システムエンジニアに向いている女性の特徴
システムエンジニアに向いている女性の特徴として、以下のような資質が挙げられます。
⚫︎論理的に考えるのが好きな人
⚫︎チームで協力して仕事をするのが得意な人
⚫︎ひとつの課題に粘り強く取り組める人
⚫︎コツコツと継続して学習できる人
女性の中には傾聴力や共感力が高く、クライアント対応やチーム調整で活躍できるタイプの方も多く見られます。
また、視野が広くマルチタスクが得意な人はシステムエンジニアとして非常に重宝されます。性格的な向き不向きはあるものの、「技術が好き」「ITに関わりたい」という気持ちがあれば、女性であっても十分に成功できる職種です。
女性システムエンジニアならではの4つの悩み
女性システムエンジニアは、男性と同様に高度な専門知識とスキルが求められます。その一方で、女性だからこそ直面しやすい悩みやハードルが存在するのも事実です。職場での人間関係、評価のされ方、ワークライフバランス、さらには社会的な固定観念まで、悩みの種類は多岐にわたります。
女性システムエンジニア特有の悩みを4つお伝えします。
キャリアとライフイベントの両立に不安を感じる
最も多く聞かれる悩みのひとつが、結婚・出産・育児などのライフイベントとの両立です。システムエンジニアは納期や障害対応などで突発的な対応を求められる場面も多く、プライベートとの線引きが難しくなることがあります。
特に育児中の女性は、「急な休みでチームに迷惑をかけるのでは」「フルタイムで戻ったときに周囲の目が気になる」といったプレッシャーを感じてしまうかもしれません。他にも、育休や時短制度が整っていても、実際には使いにくい雰囲気があると感じるケースも少なくありません。
「女性らしさ」の固定概念を押し付けられることがある
会議での議事録係や来客時のお茶出しなど、業務に直接関係のない場面で性別による役割期待が暗黙のうちに存在するケースもあります。このような雑務がなぜか女性に自然と任されるというケースは少なくありません。

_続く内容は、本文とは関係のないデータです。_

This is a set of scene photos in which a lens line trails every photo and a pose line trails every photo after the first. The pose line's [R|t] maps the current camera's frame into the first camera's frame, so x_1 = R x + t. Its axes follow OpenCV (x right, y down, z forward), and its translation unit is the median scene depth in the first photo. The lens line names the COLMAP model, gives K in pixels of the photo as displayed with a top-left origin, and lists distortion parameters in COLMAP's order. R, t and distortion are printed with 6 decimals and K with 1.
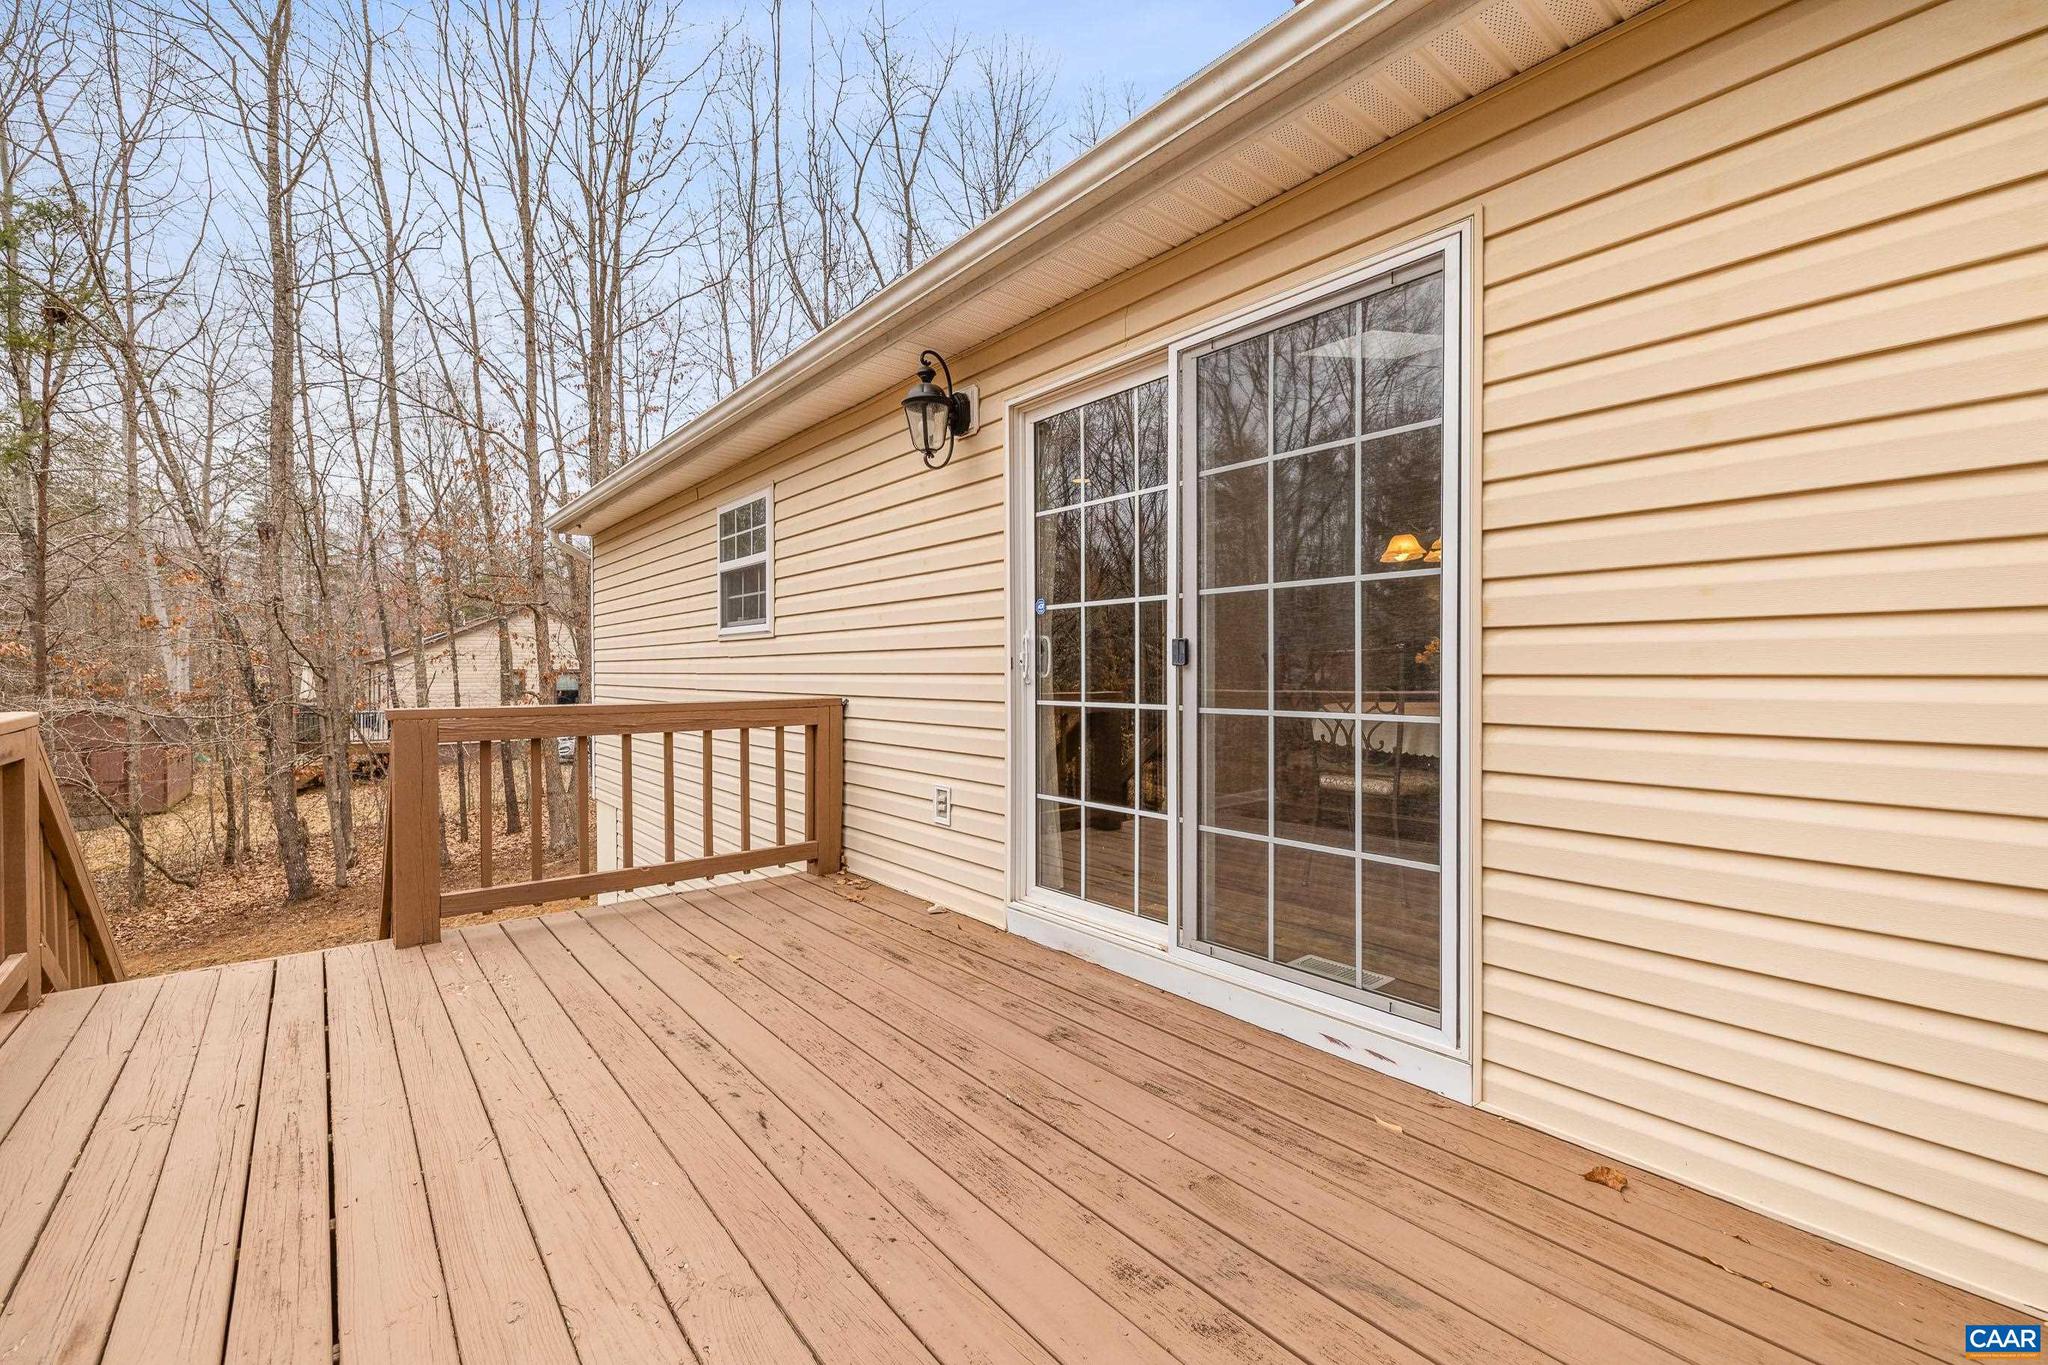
lens RADIAL K [[854.9, 0, 1024.2], [0, 854.9, 684.7], [0, 0, 1]] dist [0.001467, 0.000019]
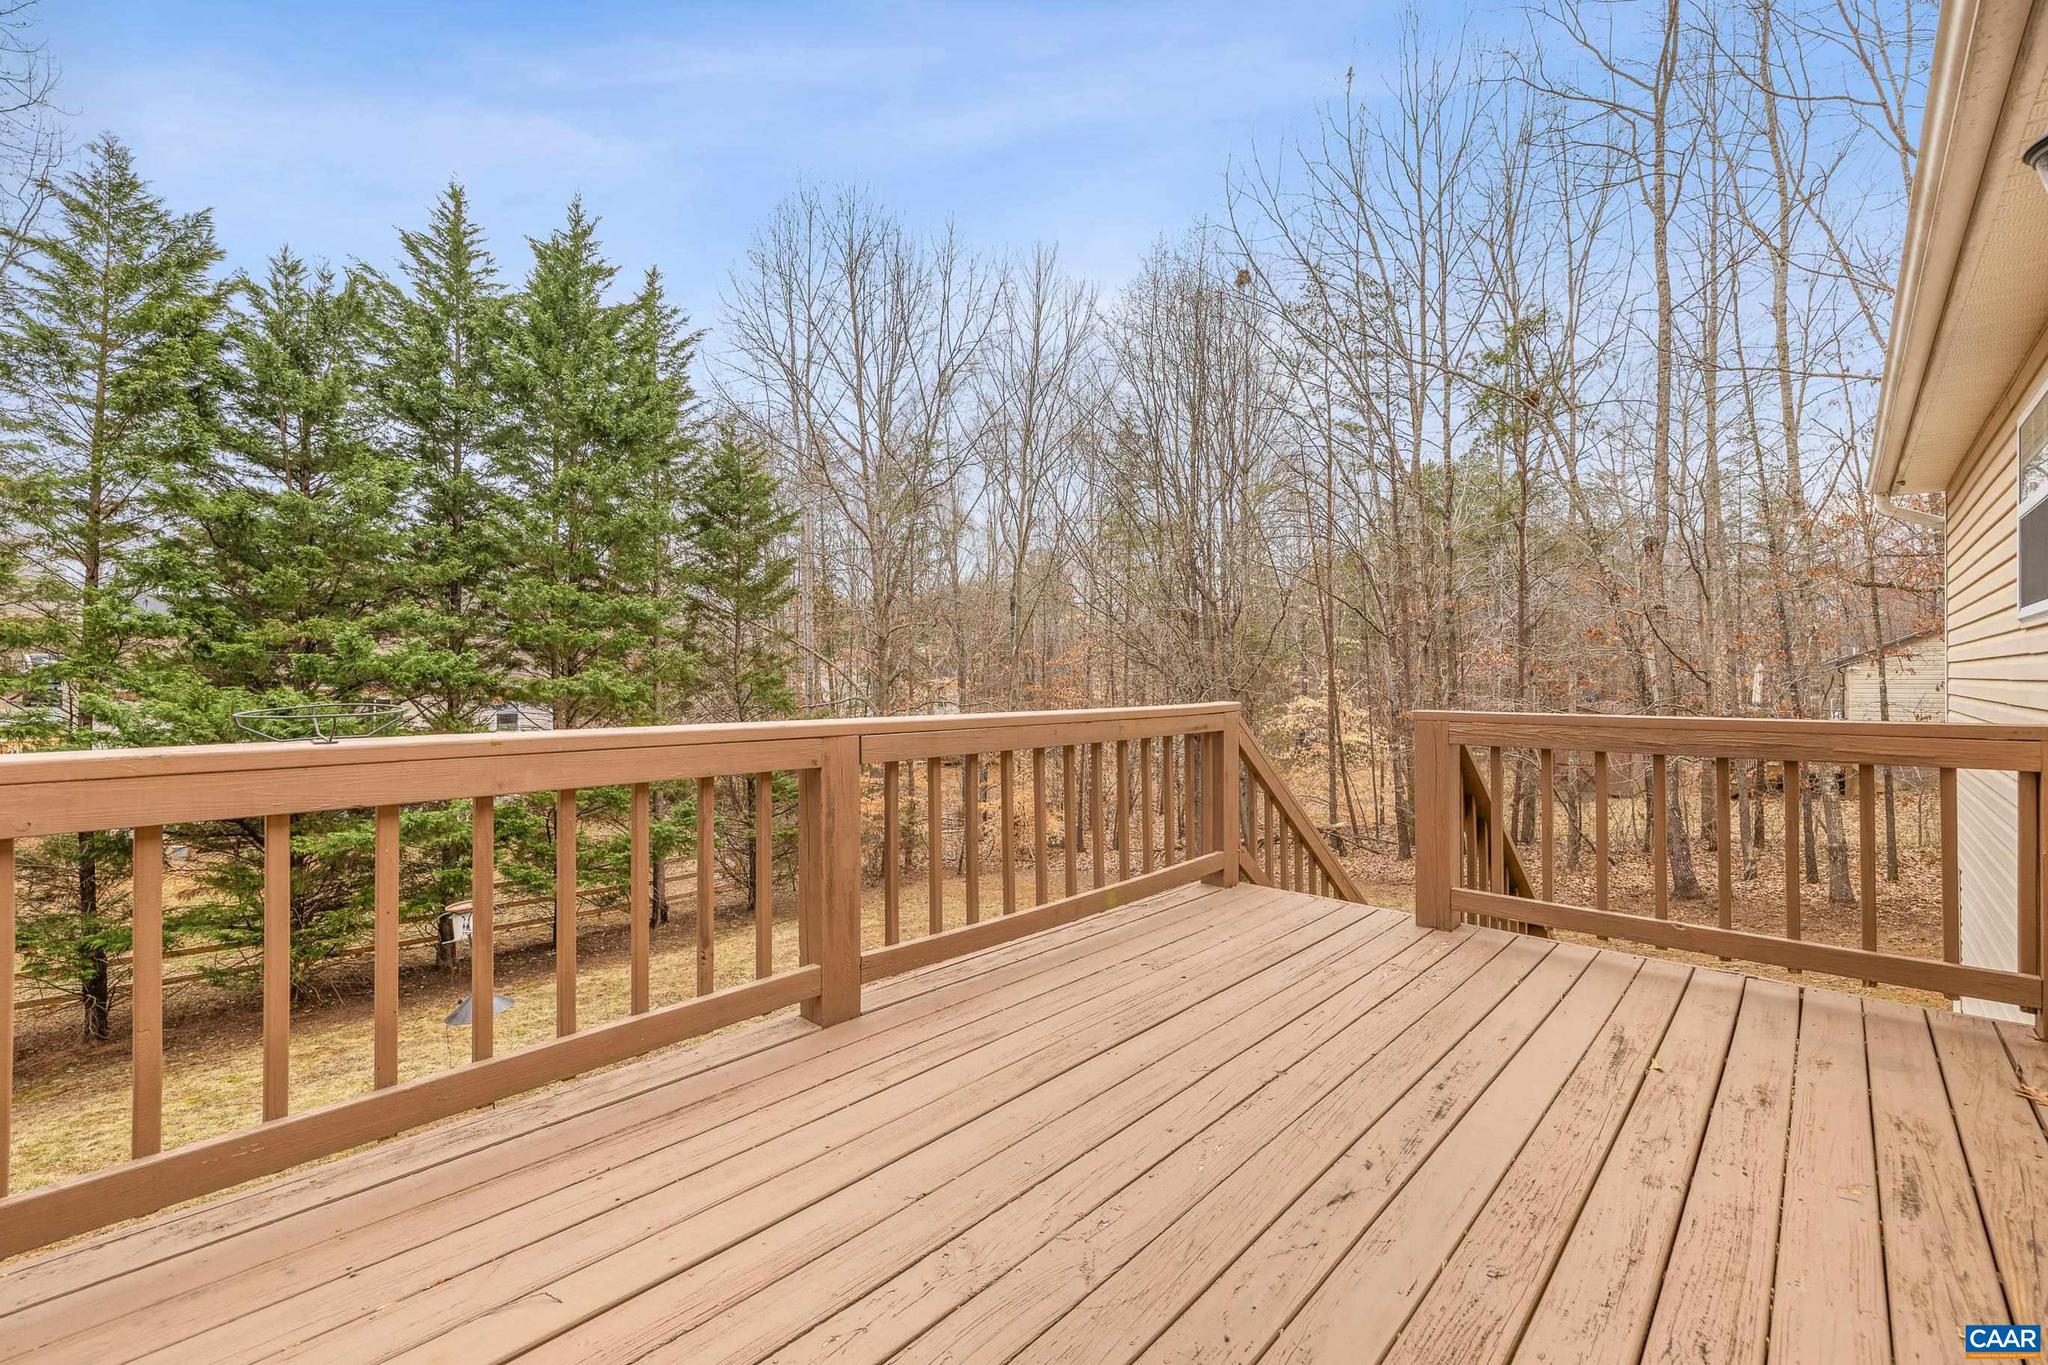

プロジェクトメンバーや上司から「女性だからお客様対応が向いている」などと、役割を限定されてしまうような発言を受けることもあります。本来であればスキルや適性で判断されるべき業務内容が、性別で決められることに対して違和感を持つ方も多いです。
昇進・評価において不利だと感じることがある
システムエンジニアとして経験を積み、マネジメントやリーダー職を目指す際に、評価の不透明さに不安を感じる女性もいます。中には昇進にあたって「付き合いの良さ」や「長時間労働の実績」が暗黙の評価基準になっているケースもあります。
また、出産や育休によって一定期間業務から離れると、「キャリアが止まった」と見なされてしまうこともあります。このようなケースでは、復帰後のポジションに納得できないと感じる場面があるかもしれません。評価制度の明確さが企業ごとに異なることが原因なので、評価制度を十分に確認しておく必要があります。
社内にロールモデルが少ない
男性が多数を占めるエンジニア業界においては、女性のロールモデルが身近にいないという課題も深刻です。自分と同じようなライフステージやキャリア志向を持った先輩がいないと、将来のイメージが描きづらくなります。
特に、子育てしながらもプロジェクトリーダーとして活躍している女性や、技術一本でフリーランスとして独立した女性といった姿が社内で見られない場合、自分のキャリアの将来像が想像できず不安を感じてしまうかもしれません。
女性システムエンジニアとして、自分らしいキャリアを築こう
システムエンジニアは高度な専門知識とスキルが求められる反面、性別やライフステージに左右されずに長く活躍できる職種です。しかし女性の比率はまだ低く、少数派ならではの悩みやキャリアの不安を抱える方も少なくありません。その一方で、女性だからこそ得られる強みや価値も数多く存在します。
近年は、女性エンジニアのロールモデルを紹介するメディアや、女性向けの技術勉強会、キャリア支援制度も整いつつあります。女性システムエンジニアの活躍がますます求められる時代において、自分の可能性を信じて前進していきましょう。